The data below should be restated word for word, pictures omitted.
########
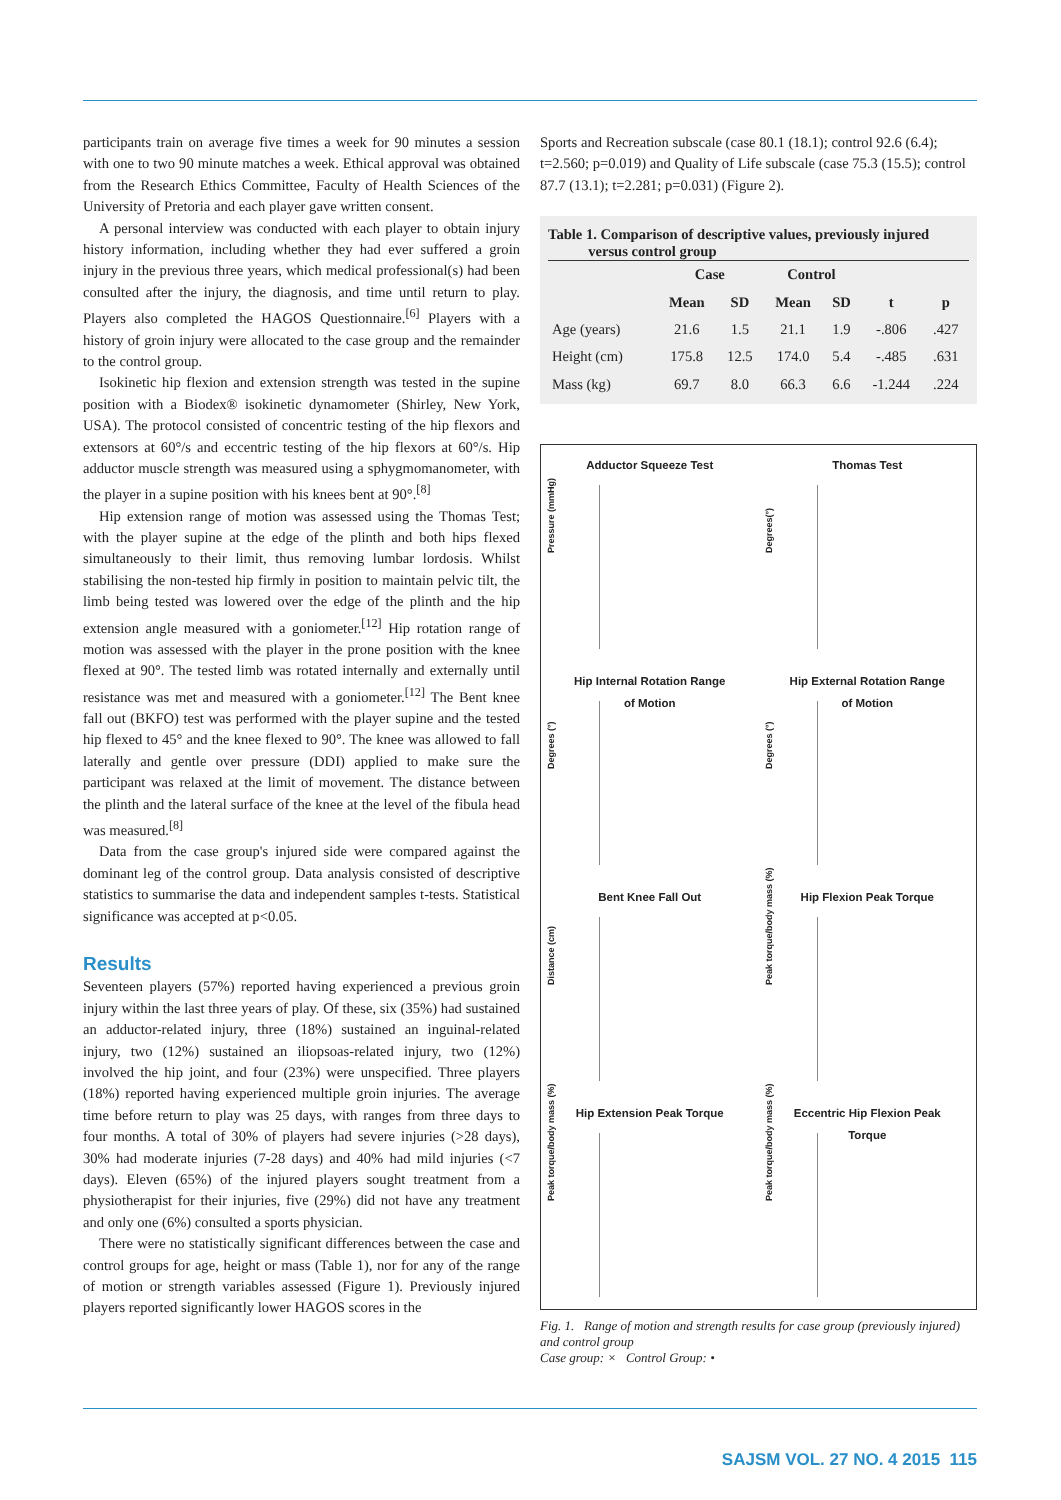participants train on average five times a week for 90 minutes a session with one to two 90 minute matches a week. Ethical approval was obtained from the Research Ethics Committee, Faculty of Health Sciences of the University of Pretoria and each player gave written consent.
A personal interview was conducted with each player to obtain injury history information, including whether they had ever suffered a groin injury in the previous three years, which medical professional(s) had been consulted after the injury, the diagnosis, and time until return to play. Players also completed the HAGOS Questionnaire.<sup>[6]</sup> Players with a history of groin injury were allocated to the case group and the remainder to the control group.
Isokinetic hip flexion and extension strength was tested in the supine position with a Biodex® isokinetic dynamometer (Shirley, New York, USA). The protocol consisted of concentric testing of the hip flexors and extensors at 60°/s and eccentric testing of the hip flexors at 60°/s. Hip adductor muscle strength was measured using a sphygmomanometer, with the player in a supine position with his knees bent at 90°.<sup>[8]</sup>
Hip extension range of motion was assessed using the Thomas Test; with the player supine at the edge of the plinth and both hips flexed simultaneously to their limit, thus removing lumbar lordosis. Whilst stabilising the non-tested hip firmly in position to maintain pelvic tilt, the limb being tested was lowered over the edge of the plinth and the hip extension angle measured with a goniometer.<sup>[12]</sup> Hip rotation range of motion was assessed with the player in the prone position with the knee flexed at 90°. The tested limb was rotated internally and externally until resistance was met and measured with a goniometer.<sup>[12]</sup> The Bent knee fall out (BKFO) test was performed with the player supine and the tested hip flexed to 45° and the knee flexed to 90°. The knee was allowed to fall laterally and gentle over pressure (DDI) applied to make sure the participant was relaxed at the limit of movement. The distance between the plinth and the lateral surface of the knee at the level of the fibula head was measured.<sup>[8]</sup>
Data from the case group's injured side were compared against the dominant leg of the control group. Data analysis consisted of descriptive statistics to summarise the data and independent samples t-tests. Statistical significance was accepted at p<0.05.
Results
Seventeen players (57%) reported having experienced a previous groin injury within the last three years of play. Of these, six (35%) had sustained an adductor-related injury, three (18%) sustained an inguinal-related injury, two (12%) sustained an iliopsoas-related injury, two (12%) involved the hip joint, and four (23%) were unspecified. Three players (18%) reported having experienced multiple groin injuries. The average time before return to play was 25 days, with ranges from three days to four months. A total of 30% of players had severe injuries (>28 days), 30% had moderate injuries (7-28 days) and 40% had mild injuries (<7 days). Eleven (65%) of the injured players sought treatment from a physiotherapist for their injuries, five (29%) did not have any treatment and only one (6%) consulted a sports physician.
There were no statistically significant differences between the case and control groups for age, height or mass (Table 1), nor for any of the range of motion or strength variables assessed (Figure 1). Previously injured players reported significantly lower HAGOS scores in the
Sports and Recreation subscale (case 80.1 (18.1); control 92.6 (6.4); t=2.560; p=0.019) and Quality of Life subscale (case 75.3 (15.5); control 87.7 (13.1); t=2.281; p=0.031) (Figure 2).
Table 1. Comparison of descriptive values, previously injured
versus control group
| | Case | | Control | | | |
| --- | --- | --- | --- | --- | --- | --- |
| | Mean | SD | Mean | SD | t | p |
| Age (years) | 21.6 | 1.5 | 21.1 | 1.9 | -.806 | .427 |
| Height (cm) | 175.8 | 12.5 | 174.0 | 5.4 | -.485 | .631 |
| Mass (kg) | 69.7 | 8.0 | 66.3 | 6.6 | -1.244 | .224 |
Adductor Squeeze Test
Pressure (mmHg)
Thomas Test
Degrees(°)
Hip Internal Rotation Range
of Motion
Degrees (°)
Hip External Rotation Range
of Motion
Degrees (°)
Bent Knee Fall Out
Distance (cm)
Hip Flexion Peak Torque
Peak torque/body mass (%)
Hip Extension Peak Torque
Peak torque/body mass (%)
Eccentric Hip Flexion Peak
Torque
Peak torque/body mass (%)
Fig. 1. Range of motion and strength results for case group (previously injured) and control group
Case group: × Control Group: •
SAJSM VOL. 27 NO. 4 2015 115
########
* **PROBLEM SOLUTION**:
participants train on average five times a week for 90 minutes a session with one to two 90 minute matches a week. Ethical approval was obtained from the Research Ethics Committee, Faculty of Health Sciences of the University of Pretoria and each player gave written consent.
A personal interview was conducted with each player to obtain injury history information, including whether they had ever suffered a groin injury in the previous three years, which medical professional(s) had been consulted after the injury, the diagnosis, and time until return to play. Players also completed the HAGOS Questionnaire.<sup>[6]</sup> Players with a history of groin injury were allocated to the case group and the remainder to the control group.
Isokinetic hip flexion and extension strength was tested in the supine position with a Biodex® isokinetic dynamometer (Shirley, New York, USA). The protocol consisted of concentric testing of the hip flexors and extensors at 60°/s and eccentric testing of the hip flexors at 60°/s. Hip adductor muscle strength was measured using a sphygmomanometer, with the player in a supine position with his knees bent at 90°.<sup>[8]</sup>
Hip extension range of motion was assessed using the Thomas Test; with the player supine at the edge of the plinth and both hips flexed simultaneously to their limit, thus removing lumbar lordosis. Whilst stabilising the non-tested hip firmly in position to maintain pelvic tilt, the limb being tested was lowered over the edge of the plinth and the hip extension angle measured with a goniometer.<sup>[12]</sup> Hip rotation range of motion was assessed with the player in the prone position with the knee flexed at 90°. The tested limb was rotated internally and externally until resistance was met and measured with a goniometer.<sup>[12]</sup> The Bent knee fall out (BKFO) test was performed with the player supine and the tested hip flexed to 45° and the knee flexed to 90°. The knee was allowed to fall laterally and gentle over pressure (DDI) applied to make sure the participant was relaxed at the limit of movement. The distance between the plinth and the lateral surface of the knee at the level of the fibula head was measured.<sup>[8]</sup>
Data from the case group's injured side were compared against the dominant leg of the control group. Data analysis consisted of descriptive statistics to summarise the data and independent samples t-tests. Statistical significance was accepted at p<0.05.
Results
Seventeen players (57%) reported having experienced a previous groin injury within the last three years of play. Of these, six (35%) had sustained an adductor-related injury, three (18%) sustained an inguinal-related injury, two (12%) sustained an iliopsoas-related injury, two (12%) involved the hip joint, and four (23%) were unspecified. Three players (18%) reported having experienced multiple groin injuries. The average time before return to play was 25 days, with ranges from three days to four months. A total of 30% of players had severe injuries (>28 days), 30% had moderate injuries (7-28 days) and 40% had mild injuries (<7 days). Eleven (65%) of the injured players sought treatment from a physiotherapist for their injuries, five (29%) did not have any treatment and only one (6%) consulted a sports physician.
There were no statistically significant differences between the case and control groups for age, height or mass (Table 1), nor for any of the range of motion or strength variables assessed (Figure 1). Previously injured players reported significantly lower HAGOS scores in the
Sports and Recreation subscale (case 80.1 (18.1); control 92.6 (6.4); t=2.560; p=0.019) and Quality of Life subscale (case 75.3 (15.5); control 87.7 (13.1); t=2.281; p=0.031) (Figure 2).
Table 1. Comparison of descriptive values, previously injured
versus control group
| | Case | | Control | | | |
| --- | --- | --- | --- | --- | --- | --- |
| | Mean | SD | Mean | SD | t | p |
| Age (years) | 21.6 | 1.5 | 21.1 | 1.9 | -.806 | .427 |
| Height (cm) | 175.8 | 12.5 | 174.0 | 5.4 | -.485 | .631 |
| Mass (kg) | 69.7 | 8.0 | 66.3 | 6.6 | -1.244 | .224 |
Adductor Squeeze Test
Pressure (mmHg)
Thomas Test
Degrees(°)
Hip Internal Rotation Range
of Motion
Degrees (°)
Hip External Rotation Range
of Motion
Degrees (°)
Bent Knee Fall Out
Distance (cm)
Hip Flexion Peak Torque
Peak torque/body mass (%)
Hip Extension Peak Torque
Peak torque/body mass (%)
Eccentric Hip Flexion Peak
Torque
Peak torque/body mass (%)
Fig. 1. Range of motion and strength results for case group (previously injured) and control group
Case group: × Control Group: •
SAJSM VOL. 27 NO. 4 2015 115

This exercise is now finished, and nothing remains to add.